Alfred Bester
Completed 3/10/2018, reviewed 3/10/2018
4 stars
The only previous Bester I had read was The Demolished Man,
his Hugo winning novel. I liked it but
wasn’t thrilled. I much more enjoyed The
Stars My Destination. I felt the prose
was much better and the story overall was much more interesting. It’s strange because this book has been
called a proto-cyberpunk version of The Count of Monte Cristo, and I usually
don’t care for cyberpunk. Somehow, this
book grabbed me in the prologue and kept me glued to it to the end.

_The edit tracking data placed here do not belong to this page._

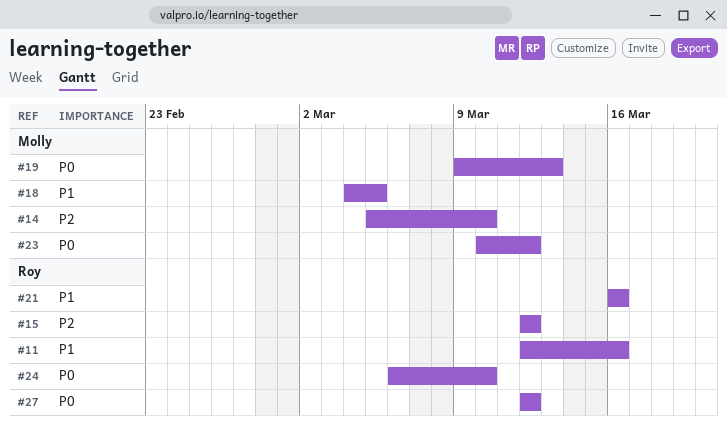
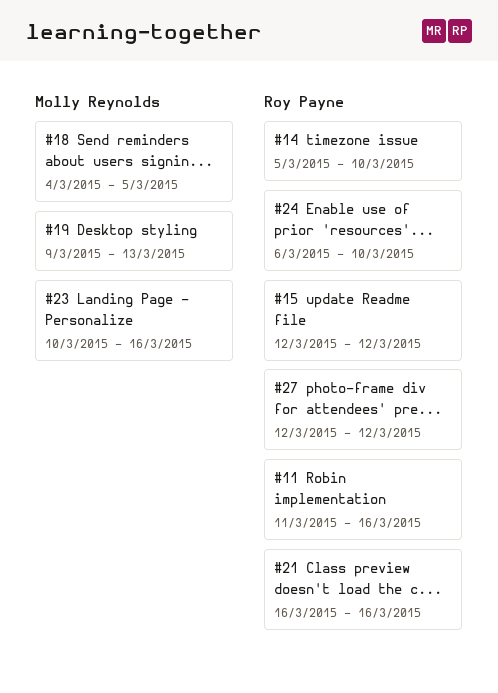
#11, start: Mar 12 -> Mar 11
#14, owner: Molly Reynolds -> Roy Payne
#23, due: Mar 12 -> Mar 16

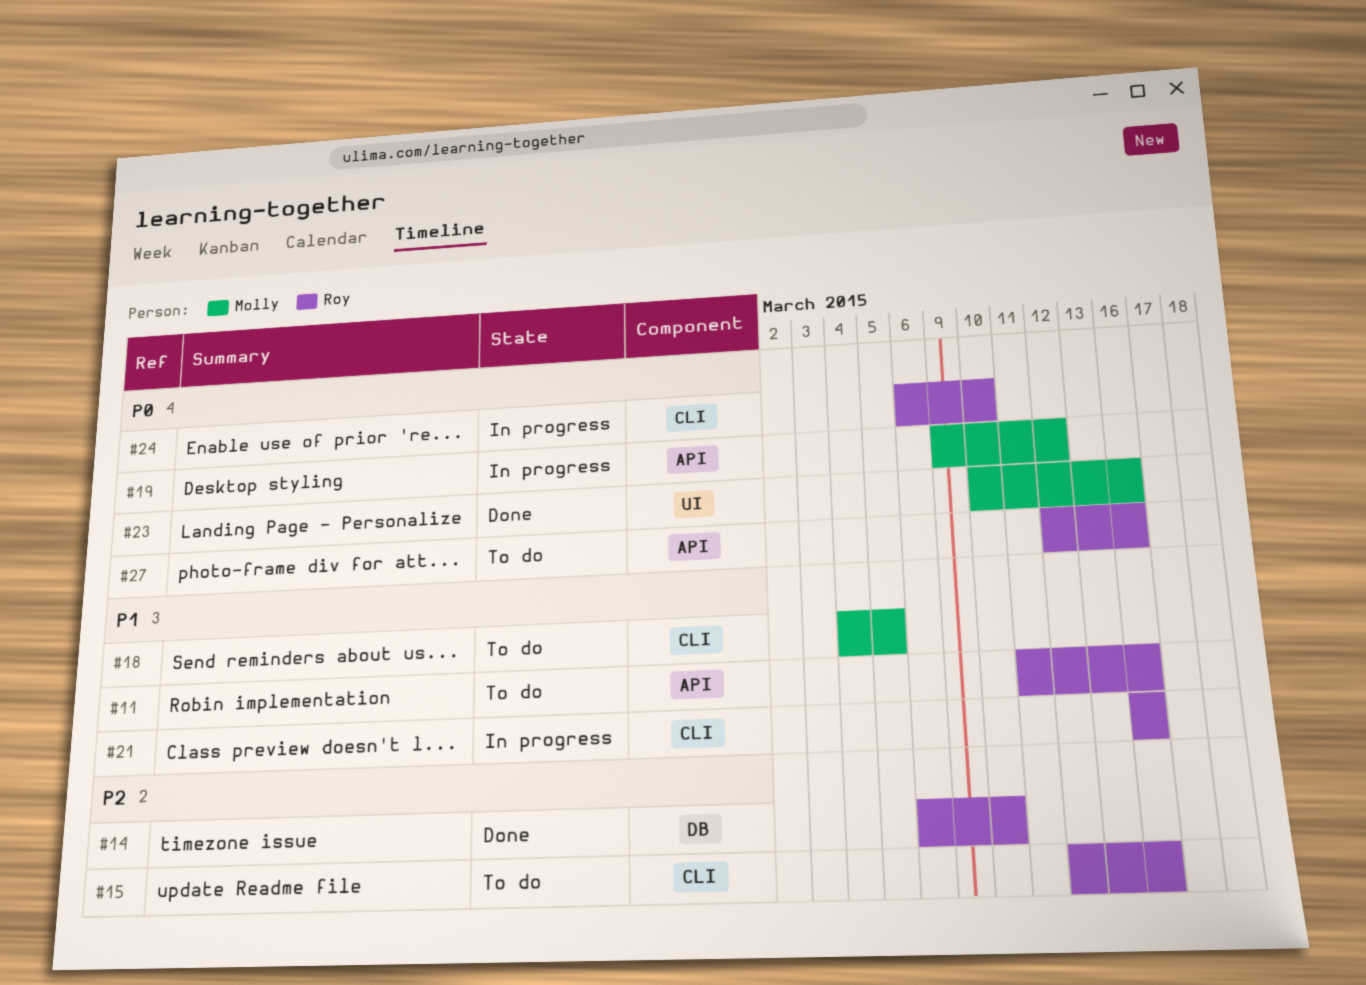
#14, start: Mar 5 -> Mar 6
#15, due: Mar 12 -> Mar 16
#19, due: Mar 13 -> Mar 12
#27, due: Mar 12 -> Mar 16

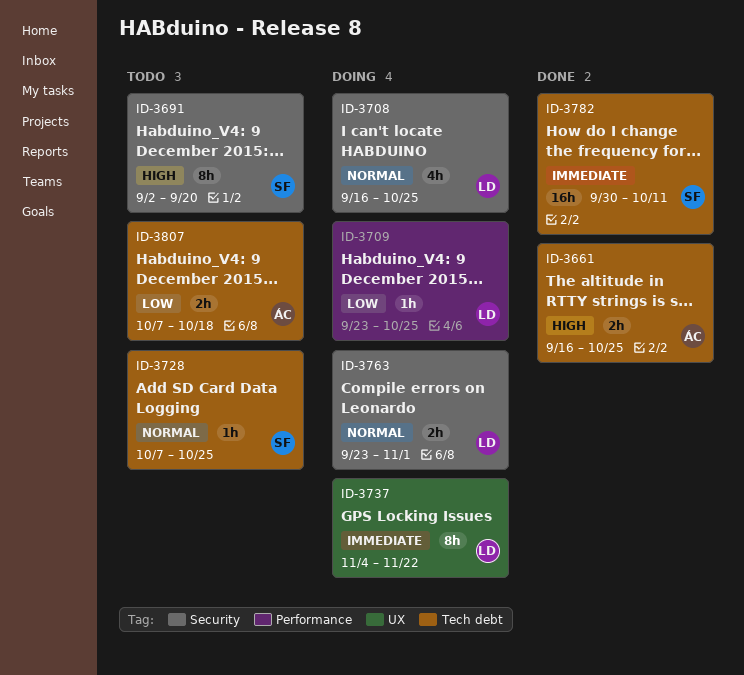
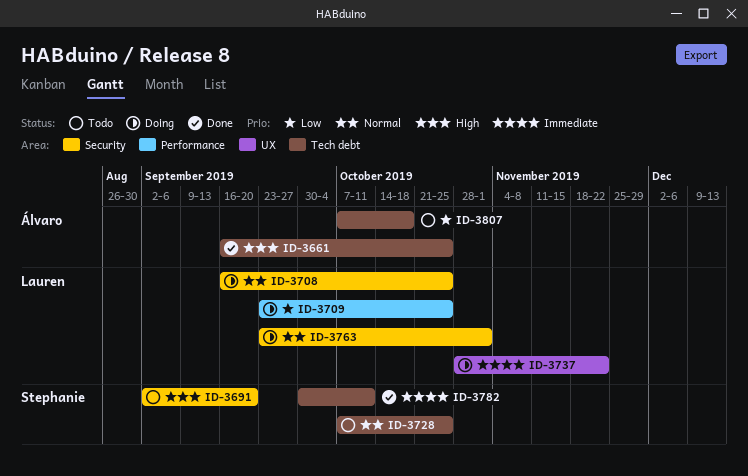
ID-3737, start: Nov 4 -> Oct 28

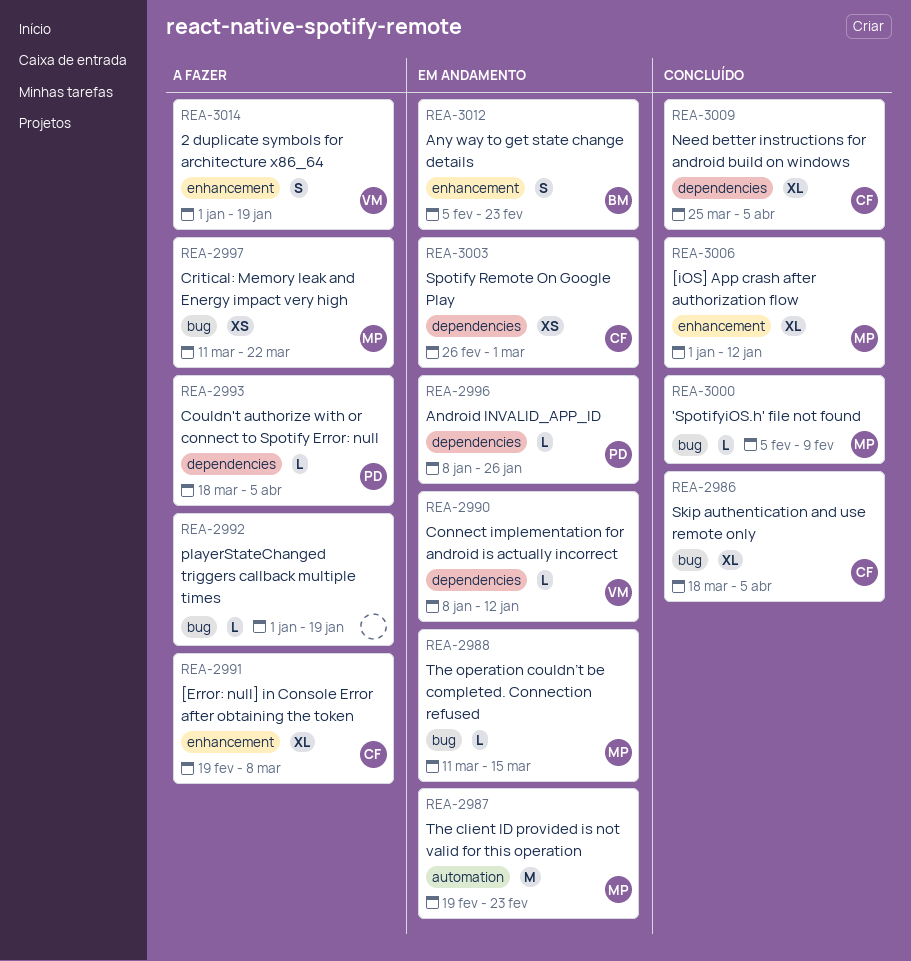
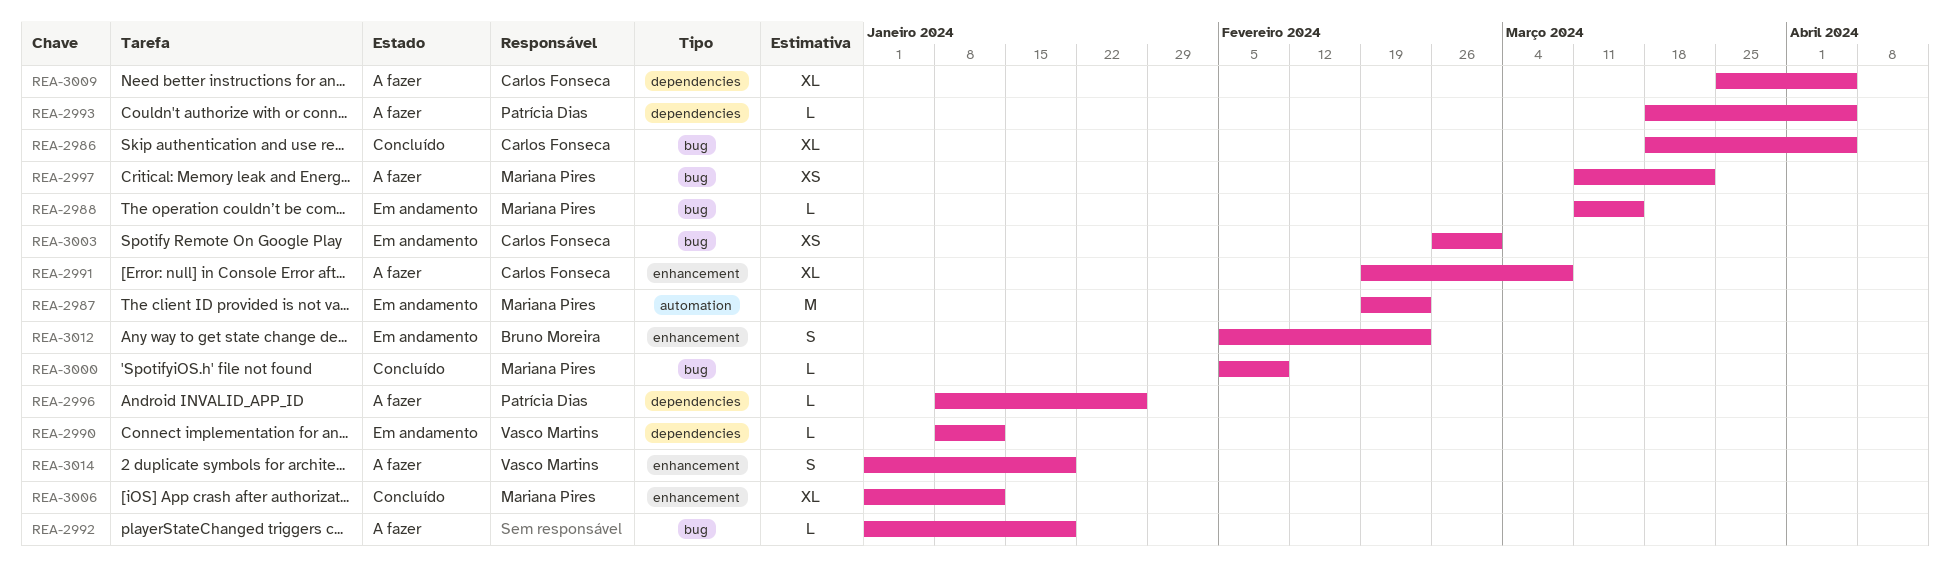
REA-2996, status: Em andamento -> A fazer
REA-3003, label: dependencies -> bug
REA-3009, status: Concluído -> A fazer

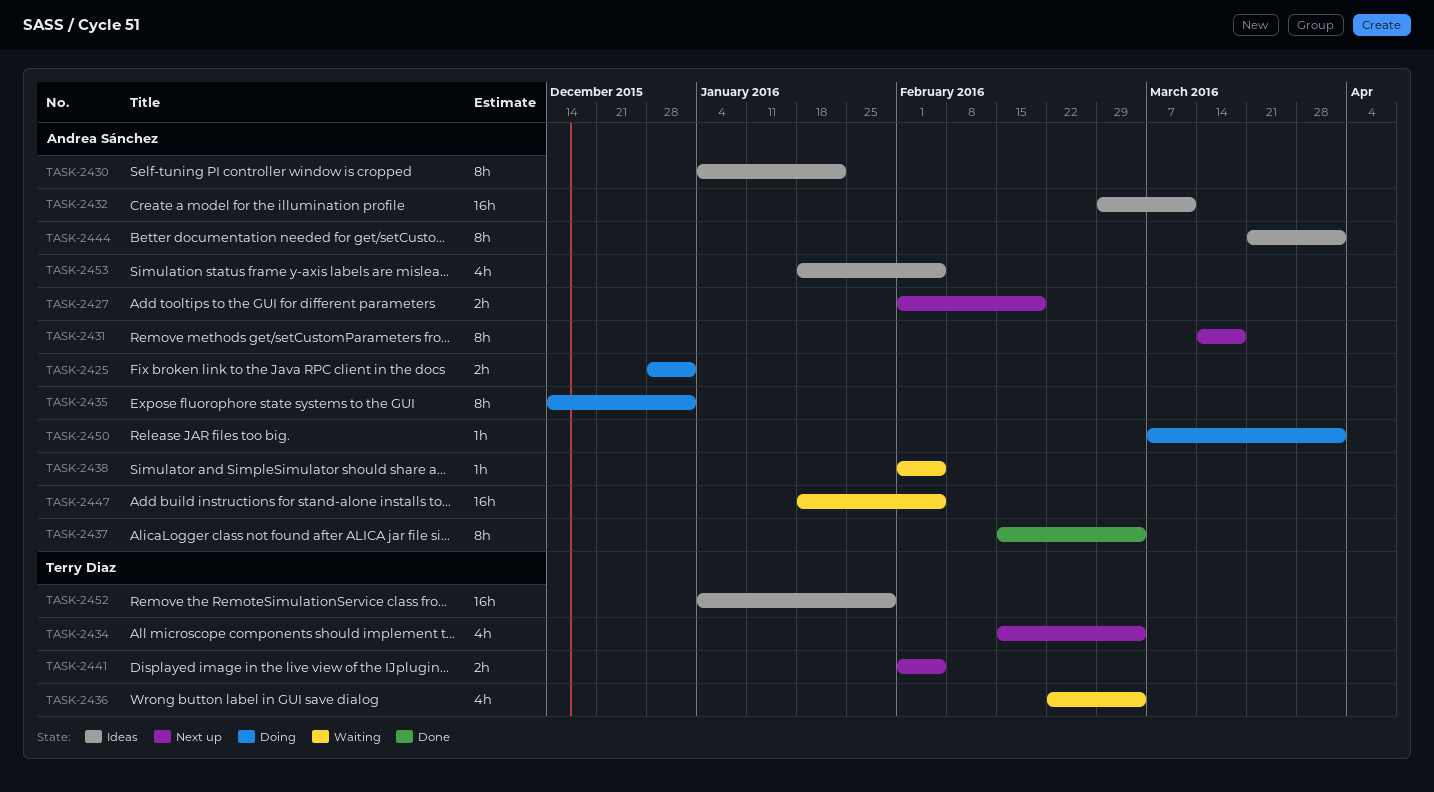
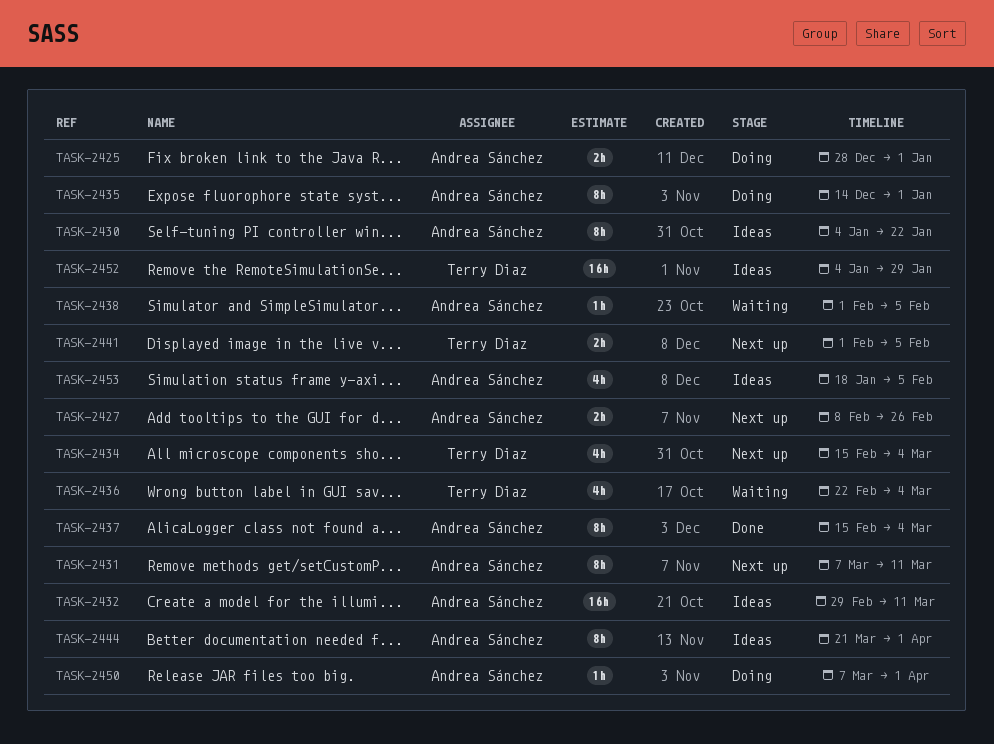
TASK-2427, start: Feb 1 -> Feb 8
TASK-2427, due: Feb 19 -> Feb 26
TASK-2431, start: Mar 14 -> Mar 7
TASK-2431, due: Mar 18 -> Mar 11
TASK-2447: present -> none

The plot is pretty complex.
The time is the future, where teleportation, or jaunting, is the main
means of travel. People can jaunte up to
1000 miles at a time. Space and time
jaunting has not yet been discovered. This
has disrupted the economy so badly that war has erupted between the Inner
Planets and the Outer Satellites. It’s
in this time of the turbulence that Gulliver Foyle, low ranking gutter trash on
the spaceship Nomad, is marooned in space after what was probably an attack by
the Outer Satellites. An Inner Planets
ship, the Vorga, comes close enough to rescue him, but doesn’t. From then on, Gully Foyle develops a mad
obsession to destroy the Vorga.
In addition to this story line, it turns out that the Nomad
was carrying a secret cargo that has the potential for ending the war. There is also some secret about the Vorga
that people are dying over. Lastly,
Gully himself may have a secret that could be even more important than ending
the war.
Gully is an anti-hero, a protagonist that will rape,
torture, and murder to see his plan of vengeance succeed. He has such a one-track mind, that he cannot
be tortured into revealing what happened to the Nomad. Despite being so morally depraved, I really
liked Gully. I especially liked him when
he was speaking in gutter slang. I didn’t
like what he did, but his character develops as the plot moves along, and he
does get a sort-of redemption in the end.
While this book doesn’t pass the Bechdel test (I’m pretty
sure none of the female characters ever speak to each other), the female
characters are rather strong for a novel from the ‘50s. They all have or had some type of career, for
good or for bad, and all play a part in Gully’s redemption.
I find it interesting that Bester again plays with form like
he did in The Demolished Man. He uses
different patterns of text and strings of characters to get across a situation
where Gully’s senses become crossed. It’s
difficult to describe here. It has to be
read.
The prose is tremendous.
As I mentioned earlier, it really shines in the beginning until the plot
grips you and keeps you going to the end.
Different layers of the plot keep the story from devolving into a simple
adventure story, and the climax is very satisfying. I give this book four stars out of five.